Bressi began researching the privacy issue when he called MCI regarding the calling card feature of the new CatCards and was asked to verify his Social Security number.
Since his initial discovery, Bressi has sent numerous e-mails regarding his findings to various campus listservs.
University attorneys then realized that CatCard officials had released student, staff and faculty Social Security numbers to Saguaro Credit Union and MCI Telecommunications Corp.
University Attorney Michael Proctor said it is likely the university violated state and federal law by releasing the information. The Family Education Rights and Privacy Act prohibits universities from releasing "personally identifiable information" without students' consent.
Taylor said CatCard officials, in their zeal to streamline services, released the Social Security numbers to MCI only to be used as authorization codes.
"I am embarrassed by this oversight," Taylor said. "In hindsight, it was wrong."
MCI has since purged the Social Security numbers from its computers and has agreed not to solicit to students, faculty or staff, Taylor said.
People who want to activate the MCI calling card feature of their CatCards must now call MCI customer service to set up an account.
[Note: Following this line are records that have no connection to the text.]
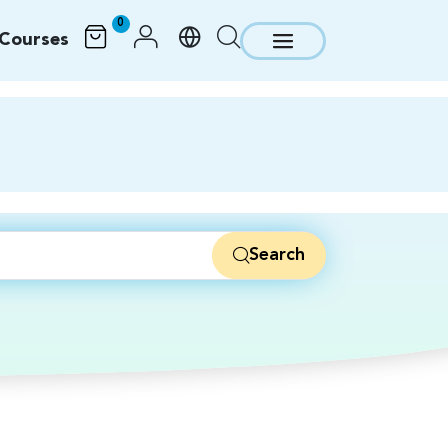
0
Courses
Search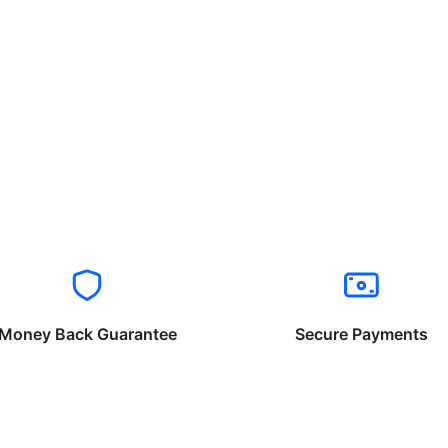
Money Back Guarantee
Secure Payments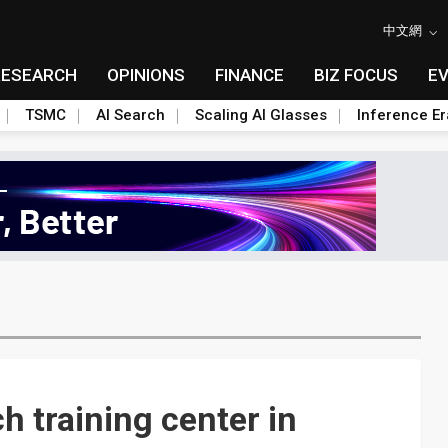
中文網
RESEARCH
OPINIONS
FINANCE
BIZ FOCUS
E
TSMC
AI Search
Scaling AI Glasses
Inference Er
h training center in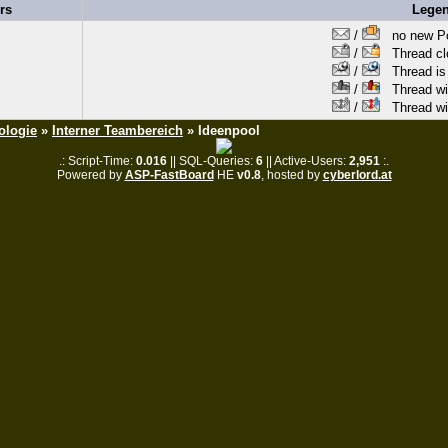
rs
Lege
/
no new Po
/
Thread clo
/
Thread is 
/
Thread wit
/
Thread wi
ologie
»
Interner Teambereich
» Ideenpool
.: Script-Time:
0.016
|| SQL-Queries:
6
|| Active-Users:
2,951
:.
Powered by
ASP-FastBoard
HE
v0.8
, hosted by
cyberlord.at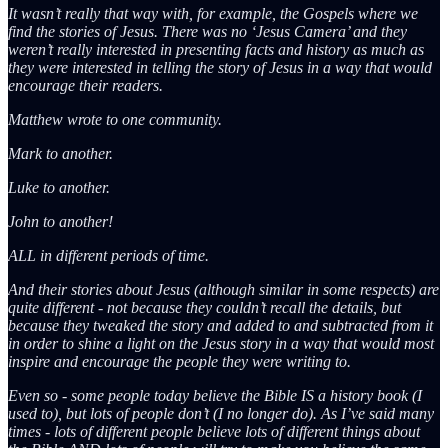
It wasn’t really that way with, for example, the Gospels where we
find the stories of Jesus. There was no ‘Jesus Camera’ and they
weren’t really interested in presenting facts and history as much as
they were interested in telling the story of Jesus in a way that would
encourage their readers.
Matthew wrote to one community.
Mark to another.
Luke to another.
John to another!
ALL in different periods of time.
And their stories about Jesus (although similar in some respects) are
quite different - not because they couldn’t recall the details, but
because they tweaked the story and added to and subtracted from it
in order to shine a light on the Jesus story in a way that would most
inspire and encourage the people they were writing to.
Even so - some people today believe the Bible IS a history book (I
used to), but lots of people don’t (I no longer do). As I’ve said many
times - lots of different people believe lots of different things about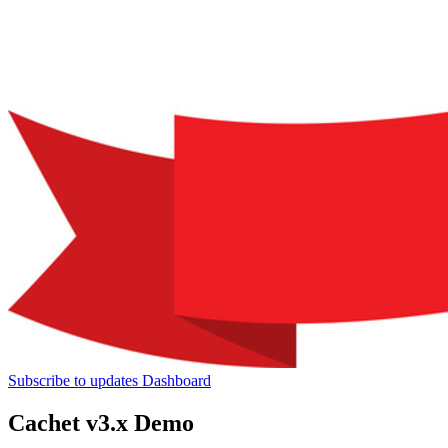
Subscribe to updates
Dashboard
Cachet v3.x Demo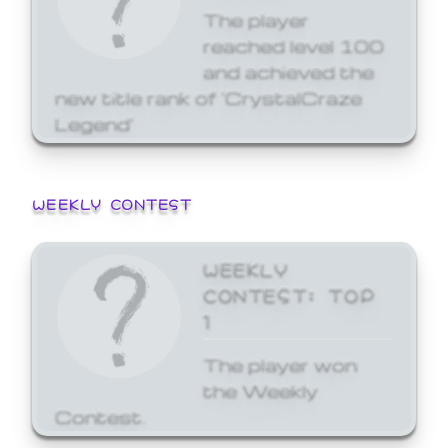
The player
reached level 100
and achieved the
new title rank of 'CrystalCraze
Legend'
WEEKLY CONTEST
WEEKLY
CONTEST: TOP
1
The player won
the Weekly
Contest.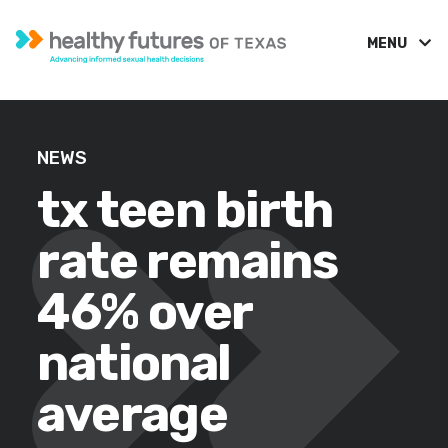
MENU
NEWS
tx teen birth
rate remains
46% over
national
average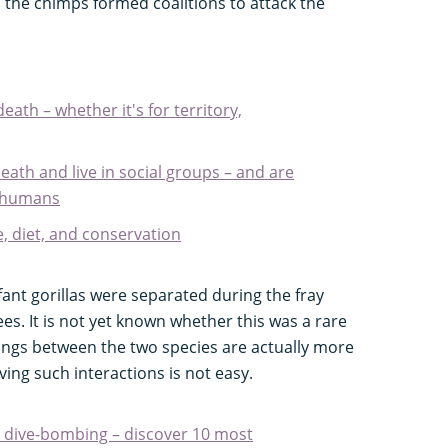
h the chimps formed coalitions to attack the
death – whether it's for territory,
death and live in social groups – and are
to humans
e, diet, and conservation
fant gorillas were separated during the fray
es. It is not yet known whether this was a rare
llings between the two species are actually more
ng such interactions is not easy.
 dive-bombing – discover 10 most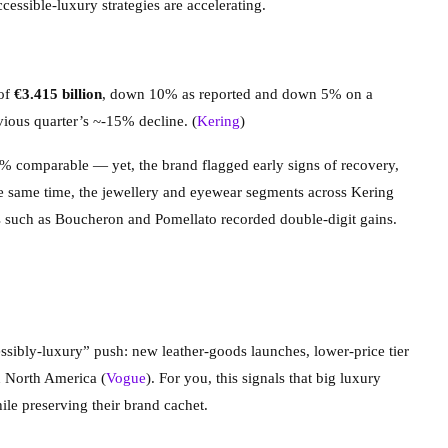
cessible-luxury strategies are accelerating.
 of
€3.415 billion
, down 10% as reported and down 5% on a
ous quarter’s ~-15% decline. (
Kering
)
% comparable — yet, the brand flagged early signs of recovery,
he same time, the jewellery and eyewear segments across Kering
s such as Boucheron and Pomellato recorded double-digit gains.
ssibly-luxury” push: new leather-goods launches, lower-price tier
n North America (
Vogue
). For you, this signals that big luxury
le preserving their brand cachet.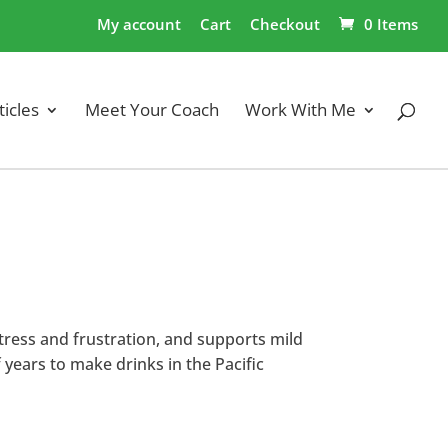
My account
Cart
Checkout
0 Items
ticles
Meet Your Coach
Work With Me
tress and frustration, and supports mild
 years to make drinks in the Pacific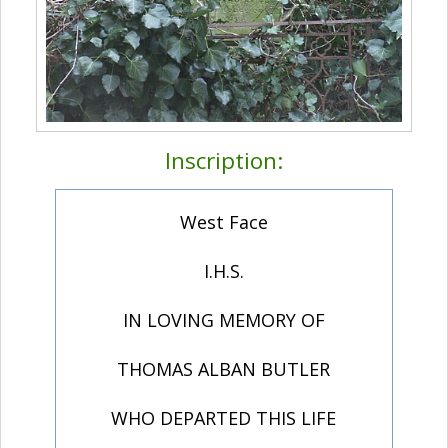
Inscription:
West Face
I.H.S.
IN LOVING MEMORY OF
THOMAS ALBAN BUTLER
WHO DEPARTED THIS LIFE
Before the privacy issue arose, cardholders could simply call MCI and activate a pre-existing account by verifying their Social Security numbers.
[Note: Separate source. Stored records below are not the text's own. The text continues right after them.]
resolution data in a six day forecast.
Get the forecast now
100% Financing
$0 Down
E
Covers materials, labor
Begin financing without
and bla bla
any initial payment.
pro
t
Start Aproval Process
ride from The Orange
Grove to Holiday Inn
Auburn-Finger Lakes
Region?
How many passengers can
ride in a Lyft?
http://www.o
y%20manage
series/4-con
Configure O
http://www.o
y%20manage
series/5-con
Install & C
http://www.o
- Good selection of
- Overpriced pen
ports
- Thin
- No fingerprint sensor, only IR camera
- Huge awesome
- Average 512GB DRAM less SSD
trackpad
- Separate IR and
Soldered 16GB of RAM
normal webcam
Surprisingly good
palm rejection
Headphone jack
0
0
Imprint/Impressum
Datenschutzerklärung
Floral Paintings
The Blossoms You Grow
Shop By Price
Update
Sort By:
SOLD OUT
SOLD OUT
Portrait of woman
Bressi, who obtained portions of CyberMark's proposal from UA Procurement and Contracting Services, also questioned in his message how much information is stored on the CatCard.
Documents CyberMark sent to the UA show that the smart chip has the ability to store information including name, home and campus addresses, date of birth, race, graduation date, university affiliation and residence hall name and number. It also has room for other unspecified bits of information.
Taylor, however, said the UA decided to include only basic information on the cards.
The information on the magnetic strip includes name, student or employee identification number, ISO number, and bank PIN number if the cardholder has a Saguaro account. The Smart Chip contains the student or employee number, name, ISO number, date of birth and university affiliation, CatCard application forms state.
"The only information stored on the card is what is on the form students signed when they received their CatCards," Taylor said.
Part of the university's switch to the new CatCards included removing Social Security numbers from the face of the cards and replacing them with ISO numbers. ISO numbers are 16-digit codes that work with the Saguaro Credit Union debit system and are similar to credit card numbers.